Here, appellant alleges that he maintained his innocence and pleaded nolo contendere pursuant to a plea bargain. If true, such a plea should not be an admission by the defendant that he had committed a crime constituting a violation of probation as would occur upon a guilty plea.

While Florida Rule of Criminal Procedure 3.172(a) requires the trial judge satisfy himself that a nolo contendere plea is extended voluntarily and that there is a factual basis for it prior to accepting the plea, there is no requirement that defendant acknowledge or admit guilt. Therefore, at the hearing to determine whether a defendant is guilty of a parole violation, an inquiry should be made into the circumstances of the court's acceptance of the nolo plea. If the plea of nolo contendere was accepted while defendant maintained innocence, an inquiry should be made to determine if the defendant did violate the conditions of his probation. However the court cannot base the probation violation on the nolo plea alone. In the case before us, there was no finding by the court that appellant did, in fact, violate the terms of his probation.
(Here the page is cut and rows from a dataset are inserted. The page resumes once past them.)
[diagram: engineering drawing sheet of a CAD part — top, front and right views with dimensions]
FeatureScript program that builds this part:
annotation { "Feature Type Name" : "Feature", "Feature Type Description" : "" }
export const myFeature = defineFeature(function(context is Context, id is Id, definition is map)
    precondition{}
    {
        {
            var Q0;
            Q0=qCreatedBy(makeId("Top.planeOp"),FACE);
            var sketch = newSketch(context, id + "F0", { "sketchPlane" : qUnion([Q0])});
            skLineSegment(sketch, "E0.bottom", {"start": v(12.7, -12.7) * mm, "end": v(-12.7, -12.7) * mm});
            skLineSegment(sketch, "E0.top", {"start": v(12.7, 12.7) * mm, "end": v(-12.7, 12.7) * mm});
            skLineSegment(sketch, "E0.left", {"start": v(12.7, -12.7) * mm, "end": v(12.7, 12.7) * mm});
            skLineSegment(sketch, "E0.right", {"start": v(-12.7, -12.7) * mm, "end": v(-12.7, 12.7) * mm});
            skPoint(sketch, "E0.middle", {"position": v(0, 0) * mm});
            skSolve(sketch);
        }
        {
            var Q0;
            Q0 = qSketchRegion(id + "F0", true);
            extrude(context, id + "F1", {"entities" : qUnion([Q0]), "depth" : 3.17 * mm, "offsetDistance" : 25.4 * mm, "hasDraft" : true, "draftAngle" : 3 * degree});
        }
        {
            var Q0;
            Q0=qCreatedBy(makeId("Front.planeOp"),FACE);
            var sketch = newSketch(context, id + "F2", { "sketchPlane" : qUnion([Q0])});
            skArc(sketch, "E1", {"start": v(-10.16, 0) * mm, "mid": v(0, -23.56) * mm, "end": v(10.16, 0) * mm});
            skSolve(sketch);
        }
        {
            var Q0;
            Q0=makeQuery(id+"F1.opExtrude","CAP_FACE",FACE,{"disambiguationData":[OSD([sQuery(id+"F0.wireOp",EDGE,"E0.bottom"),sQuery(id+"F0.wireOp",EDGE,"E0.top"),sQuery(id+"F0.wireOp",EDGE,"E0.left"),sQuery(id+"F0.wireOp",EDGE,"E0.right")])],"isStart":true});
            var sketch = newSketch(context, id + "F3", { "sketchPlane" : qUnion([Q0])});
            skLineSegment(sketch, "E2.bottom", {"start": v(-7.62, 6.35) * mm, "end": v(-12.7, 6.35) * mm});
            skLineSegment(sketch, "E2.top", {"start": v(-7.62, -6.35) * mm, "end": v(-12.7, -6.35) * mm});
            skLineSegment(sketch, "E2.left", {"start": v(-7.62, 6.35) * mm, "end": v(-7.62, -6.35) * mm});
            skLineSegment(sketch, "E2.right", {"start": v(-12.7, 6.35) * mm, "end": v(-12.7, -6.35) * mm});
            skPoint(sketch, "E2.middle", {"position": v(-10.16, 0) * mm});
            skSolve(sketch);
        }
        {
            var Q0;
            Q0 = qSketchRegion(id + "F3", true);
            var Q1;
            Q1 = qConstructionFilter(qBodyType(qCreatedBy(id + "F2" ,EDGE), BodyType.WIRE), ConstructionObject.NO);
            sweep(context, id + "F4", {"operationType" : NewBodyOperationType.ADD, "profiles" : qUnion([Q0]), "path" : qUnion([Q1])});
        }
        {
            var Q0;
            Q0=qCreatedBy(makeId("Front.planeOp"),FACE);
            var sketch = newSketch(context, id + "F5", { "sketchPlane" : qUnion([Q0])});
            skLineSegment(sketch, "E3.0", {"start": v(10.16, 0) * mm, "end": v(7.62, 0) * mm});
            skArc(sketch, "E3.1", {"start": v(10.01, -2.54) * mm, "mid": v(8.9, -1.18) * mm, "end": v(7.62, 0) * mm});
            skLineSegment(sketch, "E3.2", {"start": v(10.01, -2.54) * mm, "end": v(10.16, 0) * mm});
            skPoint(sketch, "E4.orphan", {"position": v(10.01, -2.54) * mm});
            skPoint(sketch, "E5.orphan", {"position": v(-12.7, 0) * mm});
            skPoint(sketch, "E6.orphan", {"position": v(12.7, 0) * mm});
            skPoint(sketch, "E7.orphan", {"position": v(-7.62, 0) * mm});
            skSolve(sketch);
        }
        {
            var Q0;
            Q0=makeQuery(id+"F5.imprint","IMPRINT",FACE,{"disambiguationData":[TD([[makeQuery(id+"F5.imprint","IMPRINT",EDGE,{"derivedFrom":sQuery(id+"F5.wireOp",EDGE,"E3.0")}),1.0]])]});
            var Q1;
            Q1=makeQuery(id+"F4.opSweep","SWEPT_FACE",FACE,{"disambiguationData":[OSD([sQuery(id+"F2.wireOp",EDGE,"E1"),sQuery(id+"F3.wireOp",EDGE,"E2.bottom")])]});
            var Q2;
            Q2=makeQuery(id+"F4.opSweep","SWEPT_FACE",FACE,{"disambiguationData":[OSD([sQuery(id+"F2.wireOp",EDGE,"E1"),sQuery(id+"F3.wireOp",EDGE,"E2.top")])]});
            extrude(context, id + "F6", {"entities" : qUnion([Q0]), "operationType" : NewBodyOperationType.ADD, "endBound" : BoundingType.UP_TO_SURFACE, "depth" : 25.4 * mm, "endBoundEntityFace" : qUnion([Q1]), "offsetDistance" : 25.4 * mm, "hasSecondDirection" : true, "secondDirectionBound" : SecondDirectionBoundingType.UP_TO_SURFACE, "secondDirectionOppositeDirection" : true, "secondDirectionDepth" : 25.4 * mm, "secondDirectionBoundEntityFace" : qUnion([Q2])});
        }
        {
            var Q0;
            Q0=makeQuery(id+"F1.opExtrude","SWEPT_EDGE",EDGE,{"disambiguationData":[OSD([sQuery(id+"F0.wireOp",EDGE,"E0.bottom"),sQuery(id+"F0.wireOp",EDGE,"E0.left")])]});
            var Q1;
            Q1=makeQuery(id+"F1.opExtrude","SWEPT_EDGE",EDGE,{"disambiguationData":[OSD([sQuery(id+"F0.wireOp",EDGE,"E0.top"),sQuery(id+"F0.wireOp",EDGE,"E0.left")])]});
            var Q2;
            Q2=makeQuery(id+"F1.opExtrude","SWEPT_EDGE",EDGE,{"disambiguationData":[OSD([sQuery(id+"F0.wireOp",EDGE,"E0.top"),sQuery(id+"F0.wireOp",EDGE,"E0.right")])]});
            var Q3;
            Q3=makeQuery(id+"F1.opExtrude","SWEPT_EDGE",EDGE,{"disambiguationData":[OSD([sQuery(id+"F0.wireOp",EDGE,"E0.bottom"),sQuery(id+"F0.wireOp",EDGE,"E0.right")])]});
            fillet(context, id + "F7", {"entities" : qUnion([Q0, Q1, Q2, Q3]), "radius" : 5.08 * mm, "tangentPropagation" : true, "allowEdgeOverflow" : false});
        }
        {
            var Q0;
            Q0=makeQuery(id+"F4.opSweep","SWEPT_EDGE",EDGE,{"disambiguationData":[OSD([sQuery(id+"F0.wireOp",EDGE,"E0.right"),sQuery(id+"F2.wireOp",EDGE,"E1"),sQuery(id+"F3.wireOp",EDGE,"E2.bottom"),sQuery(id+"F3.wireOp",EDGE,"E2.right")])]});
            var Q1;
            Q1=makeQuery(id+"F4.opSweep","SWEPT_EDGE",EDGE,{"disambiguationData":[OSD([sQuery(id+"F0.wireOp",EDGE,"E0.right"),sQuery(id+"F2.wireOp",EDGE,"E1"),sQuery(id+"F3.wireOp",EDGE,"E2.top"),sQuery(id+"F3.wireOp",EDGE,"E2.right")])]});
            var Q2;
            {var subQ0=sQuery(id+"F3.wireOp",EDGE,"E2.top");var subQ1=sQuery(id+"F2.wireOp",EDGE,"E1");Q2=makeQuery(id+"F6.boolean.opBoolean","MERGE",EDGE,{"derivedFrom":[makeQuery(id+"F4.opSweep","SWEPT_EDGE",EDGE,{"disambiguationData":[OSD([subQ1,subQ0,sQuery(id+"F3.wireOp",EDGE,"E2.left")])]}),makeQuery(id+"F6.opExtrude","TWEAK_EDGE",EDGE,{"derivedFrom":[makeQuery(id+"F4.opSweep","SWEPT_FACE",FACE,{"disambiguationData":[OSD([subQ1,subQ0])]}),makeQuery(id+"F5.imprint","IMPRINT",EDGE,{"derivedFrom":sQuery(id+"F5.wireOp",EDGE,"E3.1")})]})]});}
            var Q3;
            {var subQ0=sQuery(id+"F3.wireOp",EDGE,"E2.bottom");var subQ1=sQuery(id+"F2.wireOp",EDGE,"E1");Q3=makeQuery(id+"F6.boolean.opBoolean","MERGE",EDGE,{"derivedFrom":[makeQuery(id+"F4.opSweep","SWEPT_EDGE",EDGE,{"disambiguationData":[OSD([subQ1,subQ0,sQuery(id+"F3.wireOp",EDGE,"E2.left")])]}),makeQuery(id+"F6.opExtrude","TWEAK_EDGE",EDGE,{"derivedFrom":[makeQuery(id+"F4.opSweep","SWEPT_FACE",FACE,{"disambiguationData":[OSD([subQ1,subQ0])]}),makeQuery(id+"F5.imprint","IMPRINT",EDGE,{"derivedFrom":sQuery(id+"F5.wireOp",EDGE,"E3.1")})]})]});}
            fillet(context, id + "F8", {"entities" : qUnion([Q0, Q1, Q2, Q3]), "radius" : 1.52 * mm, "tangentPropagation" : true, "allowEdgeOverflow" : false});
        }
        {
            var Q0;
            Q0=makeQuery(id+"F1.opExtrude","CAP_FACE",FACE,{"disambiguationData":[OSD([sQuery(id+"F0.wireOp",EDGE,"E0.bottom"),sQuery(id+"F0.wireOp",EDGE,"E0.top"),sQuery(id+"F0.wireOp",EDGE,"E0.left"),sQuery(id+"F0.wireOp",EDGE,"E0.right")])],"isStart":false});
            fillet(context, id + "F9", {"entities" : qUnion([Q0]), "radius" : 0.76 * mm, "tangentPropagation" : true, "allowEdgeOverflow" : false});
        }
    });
We therefore REVERSE and REMAND for further proceedings.

SHARP, J., concurs.

COBB, J., dissents with opinion.

COBB, Judge, dissenting.

The nolo contendere plea referred to in the majority opinion resulted in an adjudication of guilt by the trial judge in that case. That conviction was never reversed and cannot be collaterally attacked in the subsequent revocation hearing. A conviction is a sufficient basis for revocation of probation. State v. Spratling, 336 So.2d 361 (Fla. 1976); Dearing v. State, 388 So.2d 296 (Fla. 3d DCA 1980); Franklin v. State, 356 So.2d 1352 (Fla. 2d DCA 1978); Demchak v. State, 351 So.2d 1053 (Fla. 4th DCA 1977). Florida Rule of Criminal Procedure 3.172(a) provides:

Before accepting a plea of guilty or nolo contendere the trial judge shall satisfy himself that the plea is voluntarily entered and that there is a factual basis for it.

Contrary to the implication of the majority opinion, a factual basis of guilt was required for the trial judge to enter a judgment of conviction based upon the nolo plea. We have no right whatsoever to assume, absent any record to the contrary, that the trial judge in the earlier case failed to perform his procedural duty. I would affirm.

NOTES

[1] The state merely introduced the judgment. Appellant testified a woman in Zayres dropped her bag in the exit door; he picked it up, and attempted to return it to her. The store security guards stopped him. The bag contained unpaid for women's clothing.